Maddie is saying that Ryzen will use the same CPU die as ROME, along with a I/O die designed specifically for desktop, with a silicon interposer.

Because it can. Imagine a stiation where Intel delivers IceLake architecture on 12 nm process. What AMD is doing with 4th gen Ryzen CPUs?

Adds 16C/32T to the lineup: Interposer, two Matisse dies, and one additional die, just like from Server. Everything else is just segmentation. Where you will not need dual die - there will be one, single die on AM4 package.

Patent? What patent?

https://www.freshpatents.com/-dt20180823ptan20180239708.php
This patent.

This specific Image. Memory Controllers are part of CPU die, aren't they?

 

[kokhua]

Because it can. Imagine a stiation where Intel delivers IceLake architecture on 12 nm process. What AMD is doing with 4th gen Ryzen CPUs?

Adds 16C/32T to the lineup: Interposer, two Matisse dies, and one additional die, just like from Server. Everything else is just segmentation. Where you will not need dual die - there will be one, single die on AM4 package.

I don't think multi-die and silicon interposer is the way to go for Ryzen. But never mind, we agree to disagree. Time will tell.

This specific Image. Memory Controllers are part of CPU die, aren't they?

I haven't seen this patent before. Don't know what it is referring to.

 

[moinmoin]

I'm not sure the chiplet approach of separating cores from uncore and then keeping the latter at 14/12nm makes much sense at the current state. We already have the situation that the cores in Zeppelin are pretty much perfectly optimized for power consumption, being essentially power gated at idle. On the other hand the uncore in Zeppelin is the huge power burner on MCM packages, multiplying the high level of power consumption at idle. Moving the cores to 7nm may improve their power consumption at load, with the new process node also allowing for higher performance. But the high power consumption of the uncore is not being tackled by centralizing it in one massive chiplet at an older node.

 

[kokhua]

I'm not sure the chiplet approach of separating cores from uncore and then keeping the latter at 14/12nm makes much sense at the current state. We already have the situation that the cores in Zeppelin are pretty much perfectly optimized for power consumption, being essentially power gated at idle. On the other hand the uncore in Zeppelin is the huge power burner on MCM packages, multiplying the high level of power consumption at idle. Moving the cores to 7nm may improve their power consumption at load, with the new process node also allowing for higher performance. But the high power consumption of the uncore is not being tackled by centralizing it in one massive chiplet at an older node.

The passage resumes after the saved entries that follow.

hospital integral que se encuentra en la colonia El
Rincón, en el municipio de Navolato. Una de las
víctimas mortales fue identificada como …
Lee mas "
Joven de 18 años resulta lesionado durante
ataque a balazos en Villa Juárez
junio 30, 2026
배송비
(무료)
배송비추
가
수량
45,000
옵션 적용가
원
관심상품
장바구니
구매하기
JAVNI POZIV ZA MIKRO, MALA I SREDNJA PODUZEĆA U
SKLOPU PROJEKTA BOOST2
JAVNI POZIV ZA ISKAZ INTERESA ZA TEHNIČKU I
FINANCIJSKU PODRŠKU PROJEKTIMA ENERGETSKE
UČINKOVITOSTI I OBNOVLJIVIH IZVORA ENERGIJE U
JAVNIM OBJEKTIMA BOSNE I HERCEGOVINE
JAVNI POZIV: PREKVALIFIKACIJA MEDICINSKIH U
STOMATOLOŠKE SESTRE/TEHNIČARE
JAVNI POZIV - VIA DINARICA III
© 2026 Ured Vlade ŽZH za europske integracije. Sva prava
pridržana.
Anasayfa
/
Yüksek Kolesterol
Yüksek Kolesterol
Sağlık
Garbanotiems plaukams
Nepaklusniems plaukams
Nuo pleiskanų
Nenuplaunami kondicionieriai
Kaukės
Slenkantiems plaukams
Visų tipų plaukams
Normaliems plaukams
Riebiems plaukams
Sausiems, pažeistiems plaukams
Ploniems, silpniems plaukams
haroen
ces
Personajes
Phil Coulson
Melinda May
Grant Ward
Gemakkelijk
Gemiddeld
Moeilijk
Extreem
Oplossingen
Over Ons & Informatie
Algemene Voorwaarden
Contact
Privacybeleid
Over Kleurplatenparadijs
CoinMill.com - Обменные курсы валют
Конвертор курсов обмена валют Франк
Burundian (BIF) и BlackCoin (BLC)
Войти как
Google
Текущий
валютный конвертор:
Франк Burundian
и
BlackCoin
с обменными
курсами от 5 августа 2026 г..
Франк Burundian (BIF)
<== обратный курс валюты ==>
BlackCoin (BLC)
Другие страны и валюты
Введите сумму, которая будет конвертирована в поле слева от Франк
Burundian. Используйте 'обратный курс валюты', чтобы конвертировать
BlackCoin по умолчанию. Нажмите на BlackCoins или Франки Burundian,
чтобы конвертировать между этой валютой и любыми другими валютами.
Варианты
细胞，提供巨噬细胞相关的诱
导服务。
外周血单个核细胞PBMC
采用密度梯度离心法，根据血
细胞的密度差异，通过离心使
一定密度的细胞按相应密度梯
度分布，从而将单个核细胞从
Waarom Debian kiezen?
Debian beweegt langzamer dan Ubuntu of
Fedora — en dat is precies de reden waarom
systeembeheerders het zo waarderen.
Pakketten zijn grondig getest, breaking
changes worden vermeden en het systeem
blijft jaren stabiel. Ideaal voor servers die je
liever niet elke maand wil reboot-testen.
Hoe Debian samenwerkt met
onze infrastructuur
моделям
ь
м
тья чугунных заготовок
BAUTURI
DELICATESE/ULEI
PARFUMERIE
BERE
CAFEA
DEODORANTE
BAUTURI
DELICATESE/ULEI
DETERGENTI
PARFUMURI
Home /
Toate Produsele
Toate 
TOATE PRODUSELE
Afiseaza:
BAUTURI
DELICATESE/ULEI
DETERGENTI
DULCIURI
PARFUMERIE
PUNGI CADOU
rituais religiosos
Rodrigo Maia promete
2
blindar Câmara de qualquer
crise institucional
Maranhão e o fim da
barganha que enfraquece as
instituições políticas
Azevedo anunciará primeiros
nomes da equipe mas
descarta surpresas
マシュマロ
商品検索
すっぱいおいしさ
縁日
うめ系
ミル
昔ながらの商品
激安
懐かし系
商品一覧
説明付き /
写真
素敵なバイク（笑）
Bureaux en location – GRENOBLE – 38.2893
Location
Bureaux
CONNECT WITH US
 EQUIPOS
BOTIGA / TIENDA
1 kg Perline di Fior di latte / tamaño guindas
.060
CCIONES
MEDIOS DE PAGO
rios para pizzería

Just to clarify: I am *NOT* trying to figure out what is the best theoretical architecture for ROME. I am trying to *GUESS* what ROME might look like given the credible rumors that it is (a) 64C/128T, and (b) sports a 9-die configuration. That's what the diagram is all about.

Having said that, in Naples, the IF interconnects between the 4 Zeppelin dies burn a lot of power in operation. In this architecture, there are no IF links between the CPU dies; the "fabric" is moved into the System Controller (the "Cache Coherent Network"). Since the power hungry SERDES are no longer required, power is saved. However, the CPU-SC links do burn power.